The fear response can be switched 'on' and 'off' in mice by targeting certain cells in the brain with pulses of light. The corresponding study was published in Nature Communications by an international team of researchers.
The fight, flight, or freeze response is a part of the body's stress response when it encounters a potential threat. The response is activated by the amygdala, an almond-shaped part of the brain. An overactive fight, flight, or freeze response, as triggered by the amygdala, has been linked to anxiety disorders and fears.
In animals, survival often depends on how quickly they can trigger their stress response to respond to a threat. Being able to associate a certain cue with a threat ahead of time means they are able to react sooner.
However, animals also need to know how to adapt to changing environments in which previously 'threatening' cues no longer correspond to threats.
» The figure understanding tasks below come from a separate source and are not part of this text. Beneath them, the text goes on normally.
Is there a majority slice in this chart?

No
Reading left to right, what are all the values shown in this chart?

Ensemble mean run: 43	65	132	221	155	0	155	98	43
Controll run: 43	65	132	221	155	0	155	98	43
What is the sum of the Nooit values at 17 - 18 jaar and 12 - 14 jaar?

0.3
The process of unlearning such a fear association is called 'fear extinction'. In experiments, this may involve making animals associate a specific noise to a small electric shock and then presenting them the noise without the shock until they no longer link the two.
For some time now, scientists have known that the central part of the amygdala generates fear responses. In the present study, however, researchers have found that it also regulates the suppression of the fear response.
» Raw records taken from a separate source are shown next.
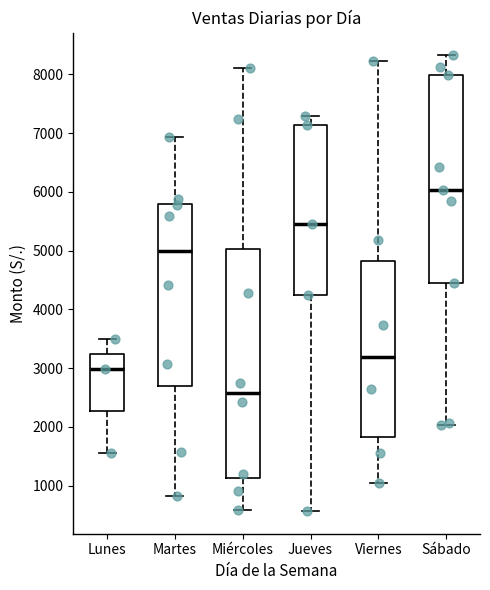

Where does the median line of the box for Jueves sit on the y-axis? The values are not printed on the chart, so give them approximately, as read against the axis.

5500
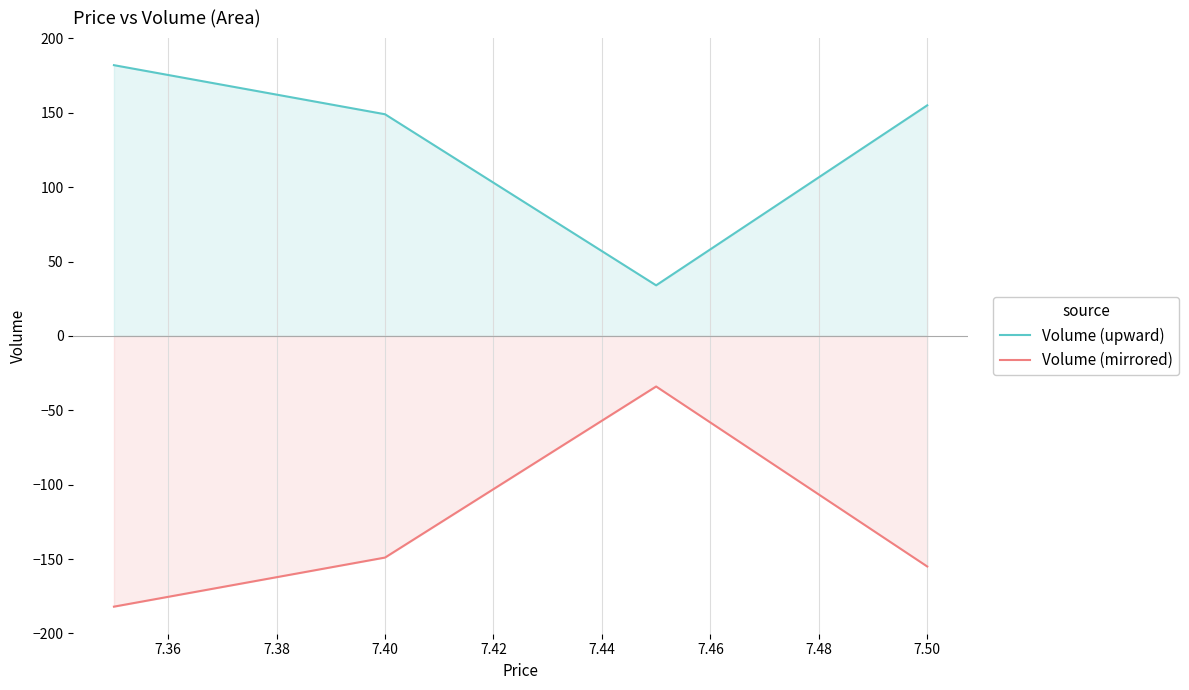

What is the sum of all Volume (mirrored) values?

-520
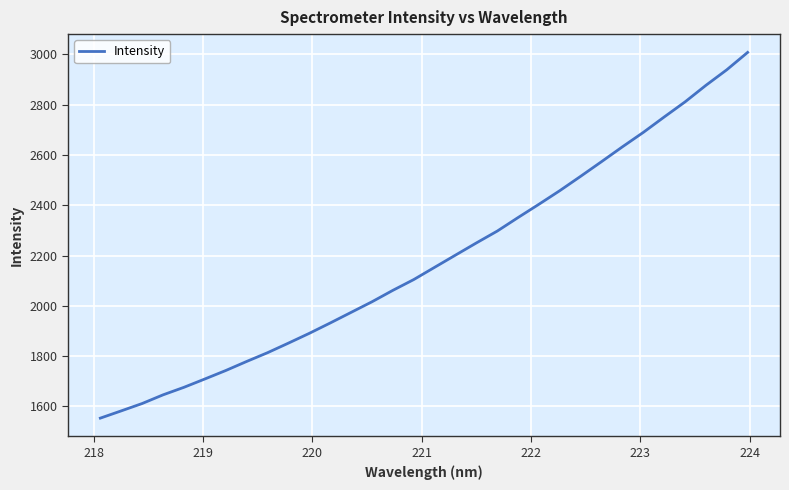

What is the difference between the second highest and second lowest values?

1357.1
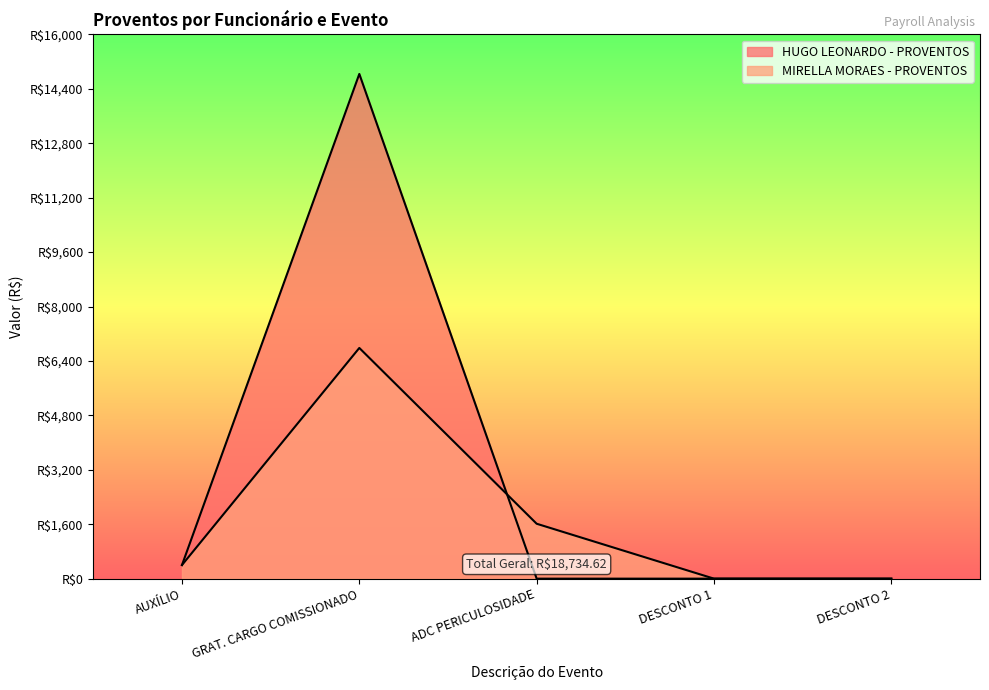

At which label does MIRELLA MORAES - PROVENTOS first exceed 400?

GRAT. CARGO COMISSIONADO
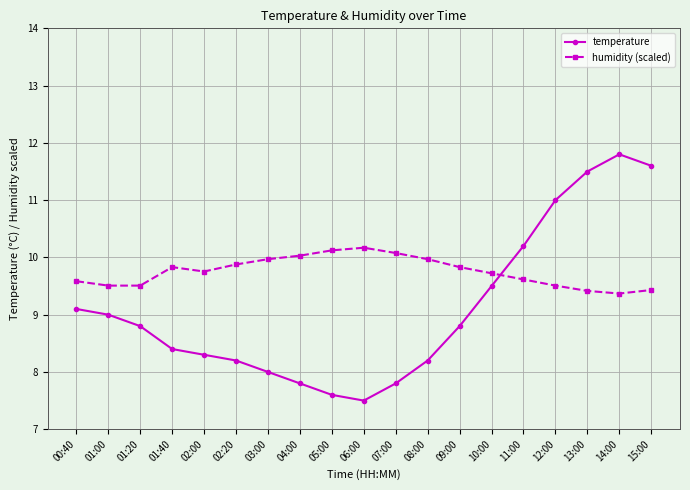

Does the chart have visible grid lines?

Yes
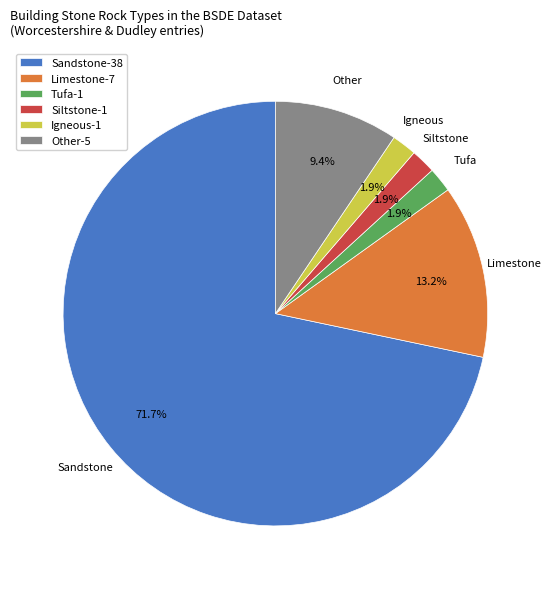

Which slice is the largest?

Sandstone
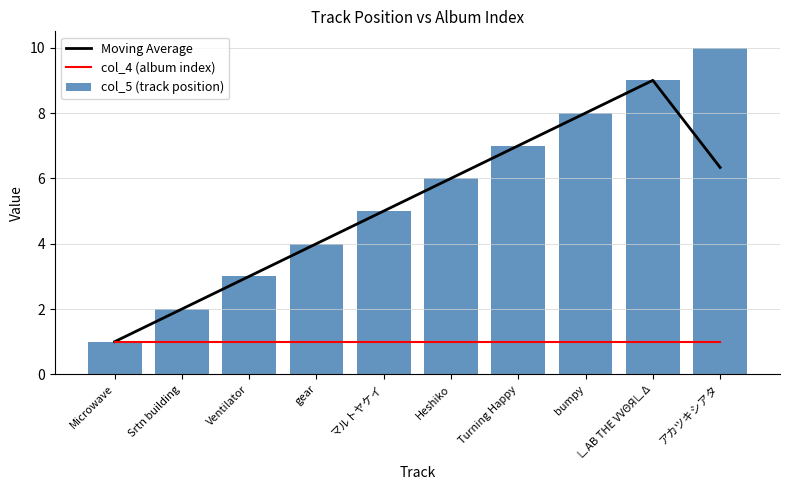

At which label does col_4 (album index) reach its minimum?

Microwave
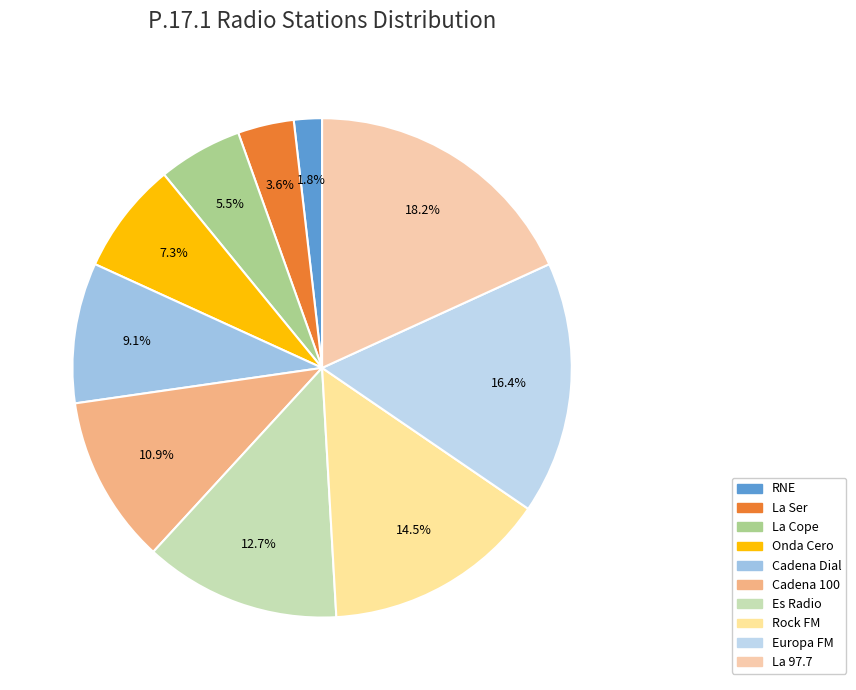

To the nearest percent, what percentage of the pie is La Ser?

4%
In this experiment, the researchers examined mice who first underwent fear training-- learning to associate a cue with a threat-- and then a fear extinction process. Throughout this period, they monitored how the mice's behavior corresponded with their brain activity.
To monitor their brain activity, they used a technique called optogenetics. This enabled them to regulate activity in certain groups of neurons in the mice's central amygdala with pulses of light. In doing so, the researchers were able to impair the suppression of fear responses in mice who had already undergone fear extinction, making them once again fearful of certain cues.
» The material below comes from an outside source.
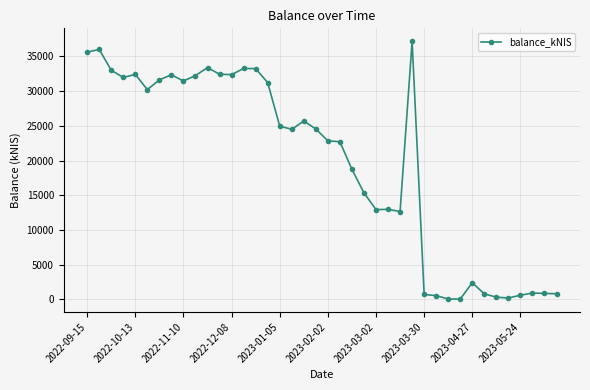

True or false: there are more than 0 points higher than both neighbors.

True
"We were surprised how strongly our targeted intervention in specific cell types of the central amygdala affected fear responses," said Stephane Ciocchi, lead author of the study. "The optogenetic silencing of these specific neurons completely abolished the suppression of fear and provoked a state of pathological fear."
The researchers say that understanding the processes behind the fear response could help develop more treatments for fear-related disorders such as anxiety. They warn, however, that further studies are needed to see whether their findings from mouse brains translate over to human brains.